Quand le chef d’Etat-major des armées françaises accorde une interview au quotidien français le Monde, on peut être au moins sûr de deux choses. Premièrement : l’Elysée a donné son feu vert. Deuxièmement : le Château a validé le message à faire passer. C’est pourquoi tous les responsables politiques et militaires du Sahel et de l’Afrique de l’Ouest en général devraient lire, analyser et surtout décrypter le message du Général François Lecointre, chef d’Etat-major des armées. «Il n’y aura pas de victoire militaire éclatante (…) Si on n’admet pas qu’une action militaire fait partie d’une action politique globale, cela ne sert à rien de s’engager», nous dit le Général Lecointre. Au-delà du fait de nous rappeler la bonne sagesse de Clausewitz, à savoir que la guerre est la continuation de la politique par d’autres moyens, le chef d’Etat-major exprime une certaine lassitude de la France, qui estime qu’après avoir contenu militairement les hordes jihadistes depuis 2013, il est temps que le Mali se hâte pour trouver une solution politique et arrête de sous-traiter sa sécurité, soit à la France soit au G5. Le fardeau devient quand même lourd car, sur les «7000 soldats français déployés à l’étranger, Barkane en mobilise la moitié» d’où «l’insistance pour faire revenir les forces maliennes dans la zone des trois frontières (le Liptako) car les bandes armées prospèrent en l’absence d’Etat». En termes clairs, le Général touche du doigt le problème fondamental de notre voisin : l’absence d’Etat et une armée en lambeaux, qui peine à se relever depuis plus de 6 ans. Pour que le message soit reçu cinq sur cinq, le Général ajoute : «On met la pression pour faire aboutir les offres politiques.»
Justement, c’est là que le bât blesse, le gouvernement malien ne mesure pas la gravité de la situation et les jihadistes ont un allié de taille : le temps, et le Général semble le confirmer en disant : «Nous menons des guerres dans lesquelles on ne signe pas de paix.» Les jihadistes savent que la France partira un jour, soit à la suite d’une alternance politique ou d’une décision dictée par l’opinion à la suite de mort de soldats. L’opération Barkane s’explique entre autres, par la volonté de la France de «contenir les terroristes hors de France». Cela veut dire que pour la France, Barkane relève à la fois de la sécurité nationale, mais aussi de la politique extérieure alors que pour nous Sénégal, un pays de la ligne de front, c’est un problème de sécurité nationale.
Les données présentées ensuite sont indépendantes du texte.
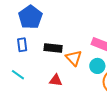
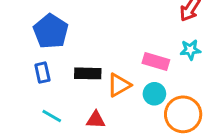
orange triangle: (74, 58) -> (119, 85), turned 48
cyan line: (18, 75) -> (52, 116), moved

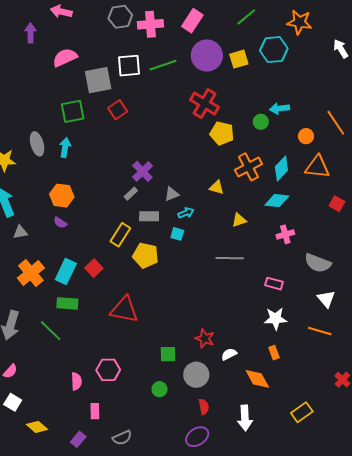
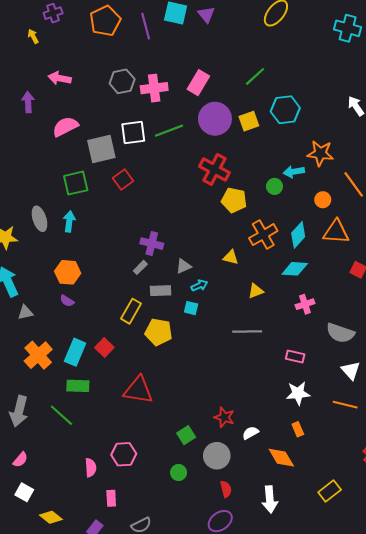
orange star: (299, 22) -> (320, 153), moved
purple cross: (142, 171) -> (152, 244), turned -30
green square: (168, 354) -> (186, 435), turned -30

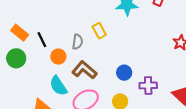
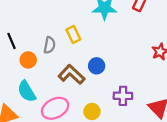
brown L-shape: (84, 70) -> (71, 74), moved
blue circle: (124, 73) -> (97, 66), moved

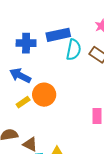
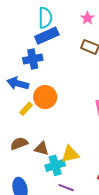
blue cross: (26, 43) -> (33, 59), moved
cyan semicircle: (74, 50) -> (45, 18), moved

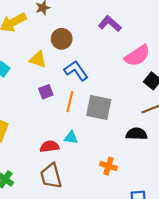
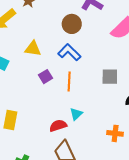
brown circle: (62, 39) -> (72, 24), moved
gray square: (99, 108) -> (110, 77), moved, size x0.7
cyan triangle: (71, 138) -> (76, 114), turned -40

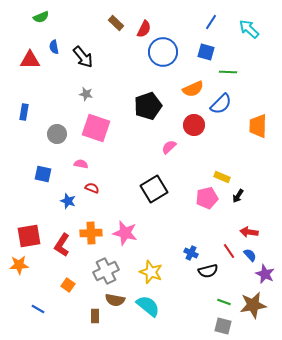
De Serval à Barkane, la France est militairement dans le Sahel depuis 6 ans et vu la lassitude qui transperce dans les propos du Général Lecointre face au refus des Africains de se faire sevrer, on s’achemine vers un sevrage militaire brutal. La France contient la horde jihadiste depuis 6 ans. Il est peu probable qu’elle reste encore 6 ans. Et il est plus probable que le Mali ne se relèvera pas militairement dans les 6 ans, d’où la nécessité pour le Sénégal de se préparer à cette éventualité.
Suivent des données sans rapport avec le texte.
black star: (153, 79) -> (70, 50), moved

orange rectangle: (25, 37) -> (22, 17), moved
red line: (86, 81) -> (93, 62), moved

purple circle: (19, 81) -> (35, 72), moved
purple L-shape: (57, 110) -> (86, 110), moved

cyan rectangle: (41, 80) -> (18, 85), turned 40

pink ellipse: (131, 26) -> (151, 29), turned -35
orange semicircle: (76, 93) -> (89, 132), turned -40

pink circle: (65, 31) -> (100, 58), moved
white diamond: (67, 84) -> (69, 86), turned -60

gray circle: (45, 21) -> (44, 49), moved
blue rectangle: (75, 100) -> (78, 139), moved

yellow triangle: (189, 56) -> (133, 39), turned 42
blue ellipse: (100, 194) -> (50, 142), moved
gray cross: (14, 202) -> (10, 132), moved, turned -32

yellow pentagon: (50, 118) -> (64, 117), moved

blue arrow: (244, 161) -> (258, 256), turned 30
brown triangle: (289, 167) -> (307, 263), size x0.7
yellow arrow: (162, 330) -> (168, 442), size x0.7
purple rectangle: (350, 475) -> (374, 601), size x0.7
Gouverner, c’est prévoir, mais «défendre c’est prévenir». Prévenir aujourd’hui, c’est prendre nos dispositions pour nous préparer à cette guerre de l’Est, qui se gagnera dans les airs. Les guerres du Sud (Gambie, Casamance, Bissau) ont été des guerres de fantassins, celle de l’Est se gagnera dans les airs. S’y préparer a deux mérites : la dissuasion et être prêt au cas où la dissuasion ne suffit pas. L’interview du Général Lecointre est d’une clarté brutale. Un pays avertit en vaut deux.